MUTSUZLUĞU DEĞİŞTİR Gerçekten mutsuz olduğunuzu düşünüyorsanız, böyle bir durumda üç seçiminiz var. Önce o ortamı değiştirmek için seçeneklerinize bakmak. Zaman hiçbir şeyi iyileştirmiyor. O zamanı nasıl kullandığınız önemli. Mutsuz olduğunuz ortamda sürekli sonuç vermeyen tepkilerinizi tekrarlayarak yaşamak her şeyi daha da kötüleştiriyor. Ruhunuzu iyi hissettirecek doğru adımı atabilmek, şartlarınızı değiştirebilmek için seçeneklerinizi tüm netliği ile görebilmeniz gerekiyor. Eğer her yolu denediğinize inanıyorsanız ve bulunduğunuz ortamda kalmanız için ödediğiniz bedelin çok yüksek olduğunu düşünüyorsanız ikinci seçiminiz, zararı minimumda tutarak o ortamdan sıyrılabilirsiniz. Eğer içinde bulunduğunuz şartları hiçbir şekilde değiştirmeye imkanınız yoksa o zaman o ortamda kalıp karşı koymaya devam edeceğinizi kabul edip kendinize yaptığınız baskıyı kesersiniz. Hayatınızda biraz düzen ve huzur istiyorsanız bu üç seçenekten başka çare yok.

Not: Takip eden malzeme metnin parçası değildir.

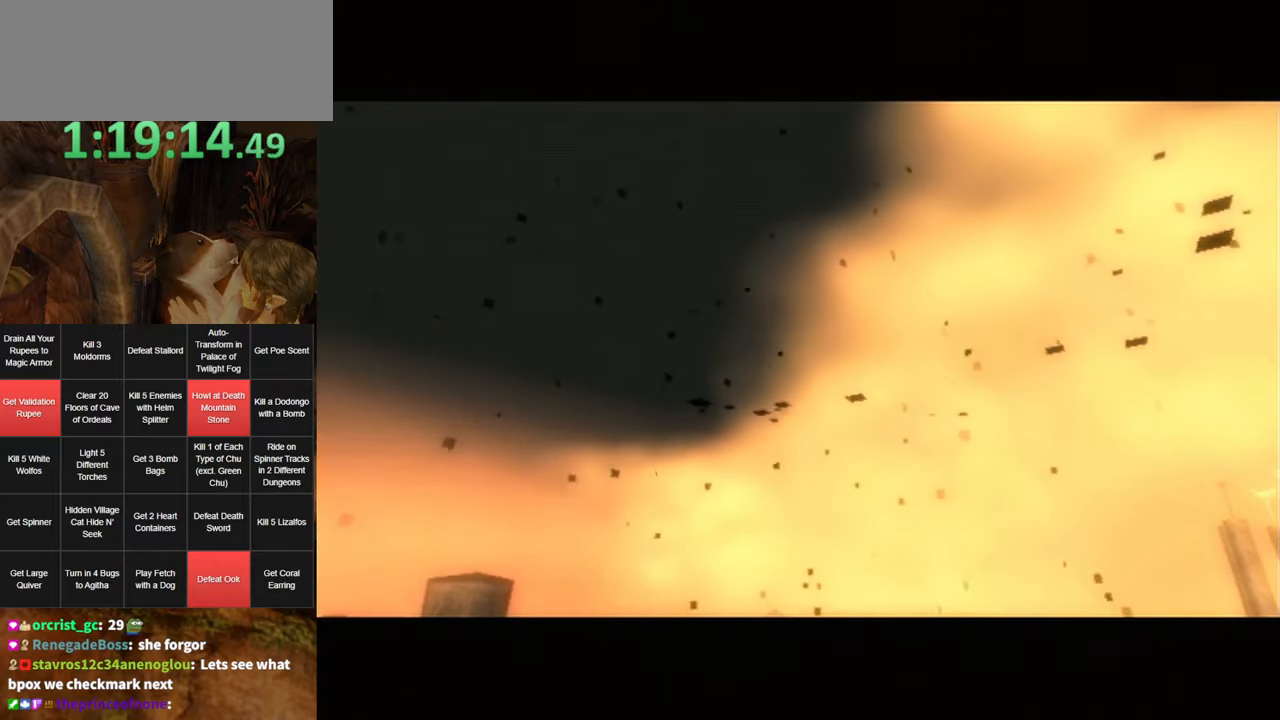
Gameplay with a controller (Nintendo layout); each line is a JSON object with the inputs held at the frame after it. "events" lists button and stick changes between this image and that frame as [ms after this image, input, new state], when the widget could be followed in between. Not read: L3 R3.
{"buttons": [], "left_stick": "down-left", "right_stick": "center", "events": [[67, "left_stick", "down-left"], [250, "A", "down"], [317, "A", "up"], [417, "A", "down"], [467, "A", "up"]]}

KAVGA EDER MİSİNİZ? Bir tartışma anında savunduğumuz konuyu sadece kendi bakış açımızla görürüz. Kendimizi karşımızdakinin yerine koyamayız. Tartışmalar sadece gösterdiğimiz tepkilerinizden ibaret kalır. Sonuçta kimseyi kendi değer ve inançlarından vazgeçiremediğimiz bir gerçek. İlişkinizi, hatta tartışmalarınızı kendinizi geliştirmek için kullanabilirsiniz. Nasıl mı? Bir yakınınızla tartışma esnasında ne kadar savunmaya geçtiğinizi fark edin, sanki tüm sahip olduğunuz şeylere saldırılıyormuş gibi. Veya diğer kişiye bağırıp çağırırken kendi agresif, saldırgan tarzınızı fark edin. İzleyin. Fikirlerinize ve görüş şeklinize bağımlılığınızı izleyin. Sizin doğru, karşınızdaki kişinin yanlış olduğunu kabul ettirmek için ne kadar enerji harcadığınızı fark edin. İşte o anda tümüyle kendini kabul ettirme ihtiyacı olan egonuzun esiri olduğunuzu göreceksiniz. Ancak bu zamandan sonra tepkilerinizde farklı seçimleri görmeye başlarsınız. Eşinizle bir tartışma anında bu satırları hatırlayıp şunu deneyin bir kez: Kavga esnasında gösterdiğiniz tepkiyi bir an bırakın. Sadece ne olduğunu görmek için -"aman seninle uğraşamayacağım" gibi karşınızdakini aşağılayan ve sizi başka türlü bir karşı koymaya götüren cinsten, egonuzun hala daha aktif olduğu, üstünlüğünüzü göstermeye çalışan bir biçimde değil- kavga arası verin. Kendinizi tamamen bırakabilmeniz, güç ve kontrolü elde tutmanız için savunduğunuz konuyu, kendi doğrunuzu (başkasının doğrusu olmak zorunda değil) ispat etmeye çalışmanın anlamsızlığını, farklı yerlerden gelen kişilerin farklı gözlerle gördüğünü ve kendi fikrinizi bir başkasına (en yakınınıza bile) kendi gözünüzden gösteremeyeceğinizi fark etmeye çalışın. Bir anda netlik, sakinlik ve hafiflik hissedeceksiniz. Karşı koyarak yarattığınız negatif enerji alışverişini bıraktığınız gibi karşınızdakinin reaksiyonunu fark edin. Onun da savunmasını nasıl bıraktığını ve asıl iletişimin o anda başladığını göreceksiniz.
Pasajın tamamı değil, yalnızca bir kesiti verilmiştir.